Seems that nobody on the right or the left wishes to implement an admissions system based on "pure merit" because those on the right are afraid Asian-American students will win around 75% of the available slots, like the mostly-Asian-American student body at Stuyvesant High School in NYC, where admission is granted only to the highest test scorers. Those on the left are afraid the other minorities will continue to be left out (see the NYPS admissions test lawsuit). I wonder how this has played out in the context of Top 10% policies.

Posted by: hush | Apr 30, 2014 4:49:42 PM


A number of scholars have discussed the admissions bias against Asian-Americans. In the 90's Claire Jean Kim discussed the Racial Triangulation of Asian-Americans, and Jerry Kang at UCLA Law has discussed how Asian-American's face "negative action" in admission. You state that those on the left are afraid the "other minorities will continue to be left out", but work by Bill Kidder shows that Asian-American's do not experience "negative action" because other racial minorities "take" Asian-American "slots". Whites are the beneficiaries when Asian-American numbers are held low, yet the narrative pits Asian-Americans, Blacks and Latinos in a zero-sum game "people of color fight club" for resources.

In addition, I am happy that you put "pure merit" in quotes. High test scores and high grades are not synonymous with merit in a world where racism can affect one's grades/scores.
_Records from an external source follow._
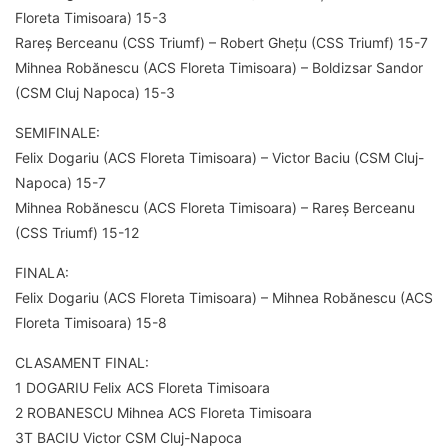
Floreta Timisoara) 15-3
Rareș Berceanu (CSS Triumf) – Robert Ghețu (CSS Triumf) 15-7
Mihnea Robănescu (ACS Floreta Timisoara) – Boldizsar Sandor
(CSM Cluj Napoca) 15-3
SEMIFINALE:
Felix Dogariu (ACS Floreta Timisoara) – Victor Baciu (CSM Cluj-
Napoca) 15-7
Mihnea Robănescu (ACS Floreta Timisoara) – Rareș Berceanu
(CSS Triumf) 15-12
FINALA:
Felix Dogariu (ACS Floreta Timisoara) – Mihnea Robănescu (ACS
Floreta Timisoara) 15-8
CLASAMENT FINAL:
1 DOGARIU Felix ACS Floreta Timisoara
2 ROBANESCU Mihnea ACS Floreta Timisoara
3T BACIU Victor CSM Cluj-Napoca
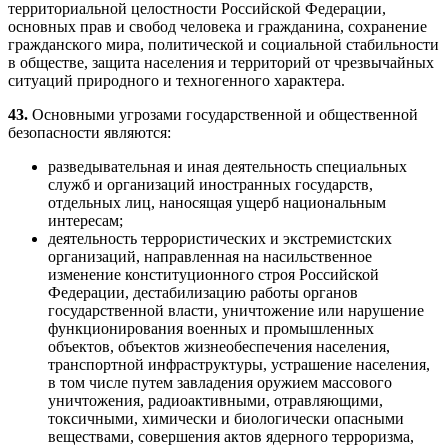
территориальной целостности Российской Федерации,
основных прав и свобод человека и гражданина, сохранение
гражданского мира, политической и социальной стабильности
в обществе, защита населения и территорий от чрезвычайных
ситуаций природного и техногенного характера.
43.
Основными угрозами государственной и общественной
безопасности являются:
разведывательная и иная деятельность специальных
служб и организаций иностранных государств,
отдельных лиц, наносящая ущерб национальным
интересам;
деятельность террористических и экстремистских
организаций, направленная на насильственное
изменение конституционного строя Российской
Федерации, дестабилизацию работы органов
государственной власти, уничтожение или нарушение
функционирования военных и промышленных
объектов, объектов жизнеобеспечения населения,
транспортной инфраструктуры, устрашение населения,
в том числе путем завладения оружием массового
уничтожения, радиоактивными, отравляющими,
токсичными, химически и биологически опасными
веществами, совершения актов ядерного терроризма,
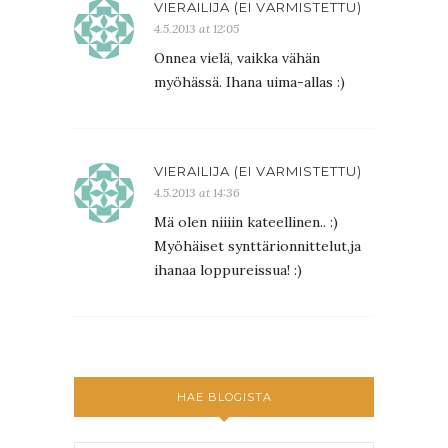
VIERAILIJA (EI VARMISTETTU)
4.5.2013 at 12:05
Onnea vielä, vaikka vähän
myöhässä. Ihana uima-allas :)
VIERAILIJA (EI VARMISTETTU)
4.5.2013 at 14:36
Mä olen niiiin kateellinen.. :)
Myöhäiset synttärionnittelut,ja
ihanaa loppureissua! :)
HAE BLOGISTA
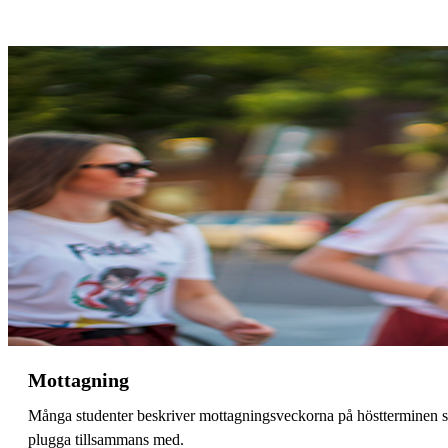
Mottagning
Många studenter beskriver mottagningsveckorna på höstterminen som
plugga tillsammans med.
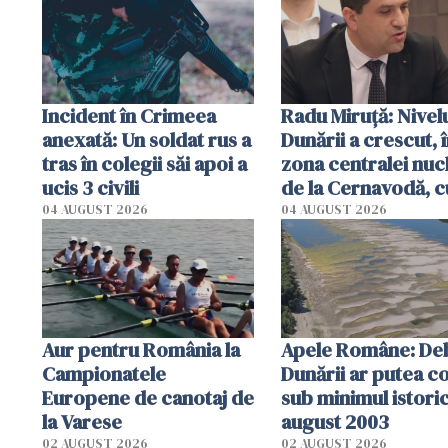
Incident în Crimeea
Radu Miruţă: Nivel
anexată: Un soldat rus a
Dunării a crescut, 
tras în colegii săi apoi a
zona centralei nuc
ucis 3 civili
de la Cernavodă, c
cm faţă de ziua tr
04 AUGUST 2026
04 AUGUST 2026
Aur pentru România la
Apele Române: Deb
Campionatele
Dunării ar putea c
Europene de canotaj de
sub minimul istoric
la Varese
august 2003
02 AUGUST 2026
02 AUGUST 2026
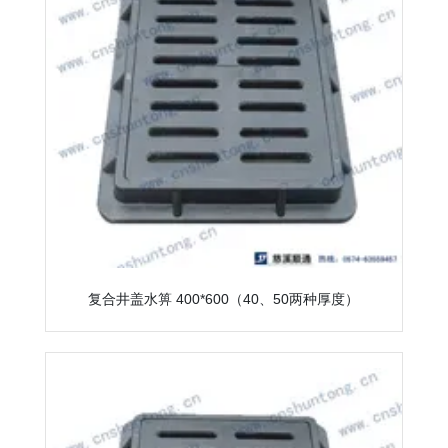
复合井盖水箅 400*600（40、50两种厚度）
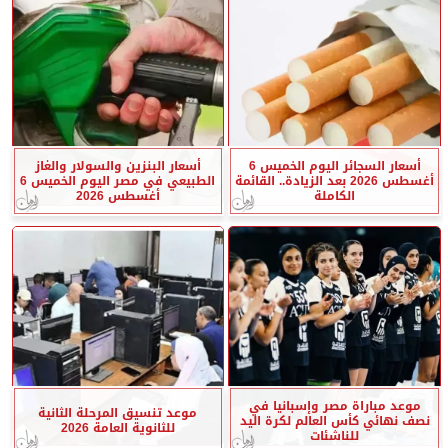
أسعار السجائر اليوم الخميس 6
أسعار البنزين والسولار والغاز
أغسطس 2026 بعد الزيادة.. القائمة
الطبيعي في مصر اليوم الخميس 6
الكاملة
أغسطس 2026
موعد مباراة مصر وإسبانيا في
موعد تنسيق المرحلة الثانية
نصف نهائي كأس العالم لكرة اليد
للثانوية العامة 2026
للناشئات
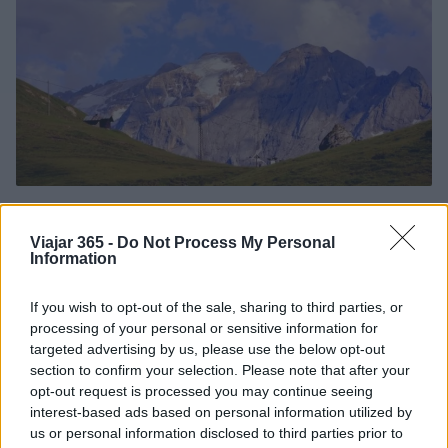
En
Trentino
es aconsejable ir entre junio y
Viajar 365 -
Do Not Process My Personal
septiembre porque son los meses más cálidos.
Information
Este razonamiento es naturalmente válido para
las excursiones y los cambios para los amantes
If you wish to opt-out of the sale, sharing to third parties, or
processing of your personal or sensitive information for
de los deportes de invierno.
targeted advertising by us, please use the below opt-out
section to confirm your selection. Please note that after your
LEA TAMBIÉN:
opt-out request is processed you may continue seeing
interest-based ads based on personal information utilized by
Los senderos de montañas más bellos de Italia
us or personal information disclosed to third parties prior to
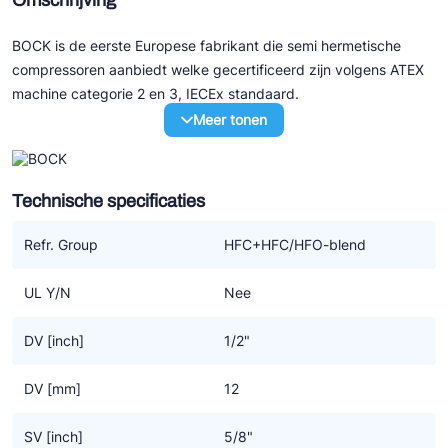
Omschrijving
BOCK is de eerste Europese fabrikant die semi hermetische
compressoren aanbiedt welke gecertificeerd zijn volgens ATEX
machine categorie 2 en 3, IECEx standaard.
Meer tonen
De basis van deze ATEX machines wordt gevormd door de
huidige generatie HG..e compressoren.
Technische specificaties
De mogelijkheden
- Europese explosievrij markering volgens de ATEX richtlijn
Refr. Group
HFC+HFC/HFO-blend
2014/34/EU
- Machine groep II
UL Y/N
Nee
- Categorie 2 > zone 1+2 gebruik in een explosie gevoelige
omgeving door gas
DV [inch]
1/2"
- Categorie 3 > zone 2
- Explosie subgroep IIC or IIB
DV [mm]
12
- Compressor geschikt voor temperatuur klasse T3 (max.
200°C)
SV [inch]
5/8"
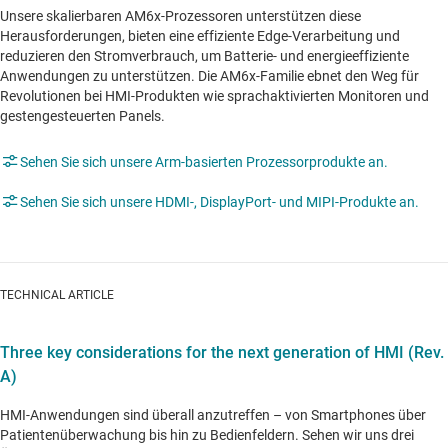
Unsere skalierbaren AM6x-Prozessoren unterstützen diese
Herausforderungen, bieten eine effiziente Edge-Verarbeitung und
reduzieren den Stromverbrauch, um Batterie- und energieeffiziente
Anwendungen zu unterstützen. Die AM6x-Familie ebnet den Weg für
Revolutionen bei HMI-Produkten wie sprachaktivierten Monitoren und
gestengesteuerten Panels.
Sehen Sie sich unsere Arm-basierten Prozessorprodukte an.
Sehen Sie sich unsere HDMI-, DisplayPort- und MIPI-Produkte an.
TECHNICAL ARTICLE
Three key considerations for the next generation of HMI (Rev.
A)
HMI-Anwendungen sind überall anzutreffen – von Smartphones über
Patientenüberwachung bis hin zu Bedienfeldern. Sehen wir uns drei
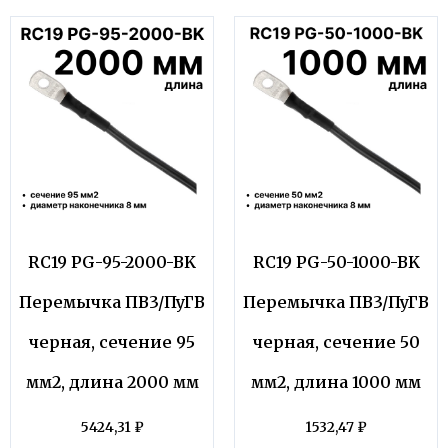
RC19 PG-95-2000-BK
RC19 PG-50-1000-BK
Перемычка ПВ3/ПуГВ
Перемычка ПВ3/ПуГВ
черная, сечение 95
черная, сечение 50
мм2, длина 2000 мм
мм2, длина 1000 мм
5424,31
₽
1532,47
₽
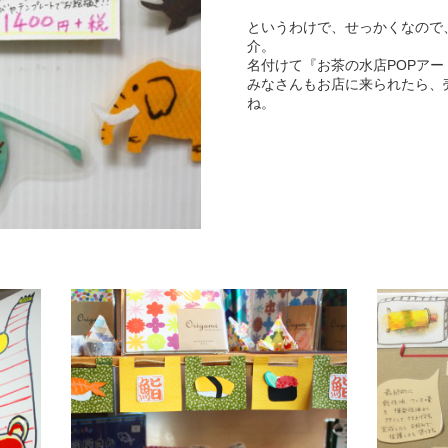
というわけで、せっかくなので
介。
名付けて『お茶の水店POPア
みなさんもお店に来られたら、
ね。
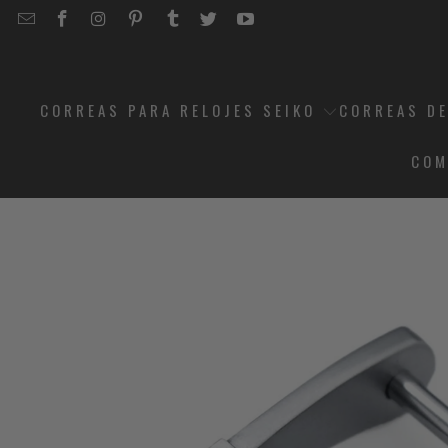
EMAIL
STRAPCODE
STRAPCODE
STRAPCODE
STRAPCODE
STRAPCODE
STRAPCODE
STRAPCODE
ON
ON
ON
ON
ON
ON
FACEBOOK
INSTAGRAM
PINTEREST
TUMBLR
TWITTER
YOUTUBE
CORREAS PARA RELOJES SEIKO
CORREAS DE
COM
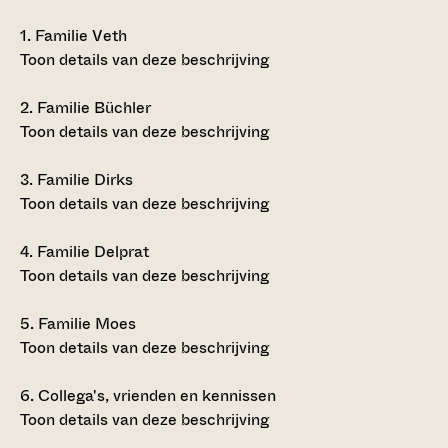
1.
Familie Veth
Toon details van deze beschrijving
2.
Familie Büchler
Toon details van deze beschrijving
3.
Familie Dirks
Toon details van deze beschrijving
4.
Familie Delprat
Toon details van deze beschrijving
5.
Familie Moes
Toon details van deze beschrijving
6.
Collega's, vrienden en kennissen
Toon details van deze beschrijving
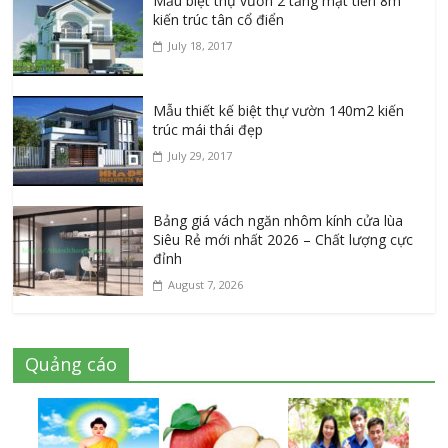
Mẫu biệt thự vườn 2 tầng mặt tiền 8m
kiến trúc tân cổ điển
July 18, 2017
Mẫu thiết kế biệt thự vườn 140m2 kiến
trúc mái thái đẹp
July 29, 2017
Bảng giá vách ngăn nhôm kính cửa lùa
Siêu Rẻ mới nhất 2026 – Chất lượng cực
đỉnh
August 7, 2026
Quảng cáo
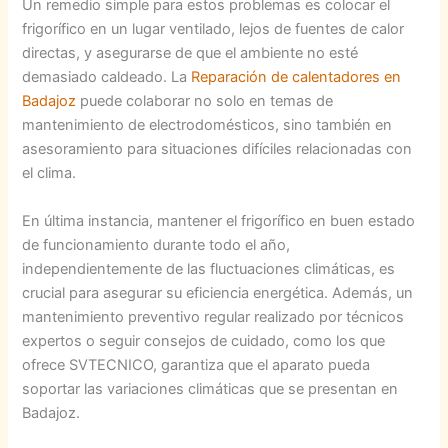
Un remedio simple para estos problemas es colocar el
frigorífico en un lugar ventilado, lejos de fuentes de calor
directas, y asegurarse de que el ambiente no esté
demasiado caldeado. La
Reparación de calentadores en
Badajoz
puede colaborar no solo en temas de
mantenimiento de electrodomésticos, sino también en
asesoramiento para situaciones difíciles relacionadas con
el clima.
En última instancia, mantener el frigorífico en buen estado
de funcionamiento durante todo el año,
independientemente de las fluctuaciones climáticas, es
crucial para asegurar su eficiencia energética. Además, un
mantenimiento preventivo regular realizado por técnicos
expertos o seguir consejos de cuidado, como los que
ofrece SVTECNICO, garantiza que el aparato pueda
soportar las variaciones climáticas que se presentan en
Badajoz.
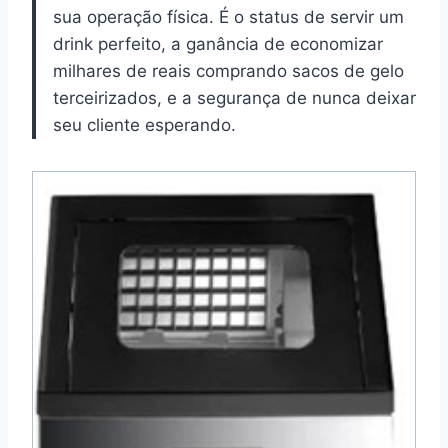
sua operação física. É o status de servir um
drink perfeito, a ganância de economizar
milhares de reais comprando sacos de gelo
terceirizados, e a segurança de nunca deixar
seu cliente esperando.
Posted by: Sheldon Bernard Lyke | May 1, 2014 12:28:26 PM

On merit--the ideas of "merit" and "meritocracy" are wonderful, but they are just that--ideas. As an aspirational goal, we should strive to create conditions that maximize the expression of individual merit. But in taking account of current social reality, GPAs and standardized test scores cannot somehow be isolated from prior dynamics of social, economic and educational marginalization--they cannot be "purified" to exclude the effects of social stratification.

But this is not to say that I see hush as advocating a particular idea of merit--just a response to the concept, generally.

Also, there is a lot more going on in terms of success than simply gaining entrance to a university. For example, there is some evidence of racial selectivity in how faculty approach mentoring students:


Posted by: Susannah Pollvogt | May 1, 2014 3:10:58 PM

These comments are very helpful. Thank you all for your contributions. While top of the class policies do not provide a comprehensive solution to the problem of discrimination in our educational system, they can do much to level the playing field. The more we move toward a single-tiered system of education, the better off will be the disadvantaged, just as the disadvantaged are better off under a Medicare program that serves all seniors than under a health care system for non-seniors that has different programs for the poor than for the prosperous. It would be great if we could improve low performing schools for the sake of their current students, but we're far more likely to see improvement of the schools if we give them a stronger constituency.

On the gaming question, that's more of a concern with test scores, athletic ability, or artistic talent than with GPA. Students moving from higher-performing schools to lower-performing schools will take their grades with them. Hence, the more years they have in the lower-performing schools, the better off they are in terms of class rank.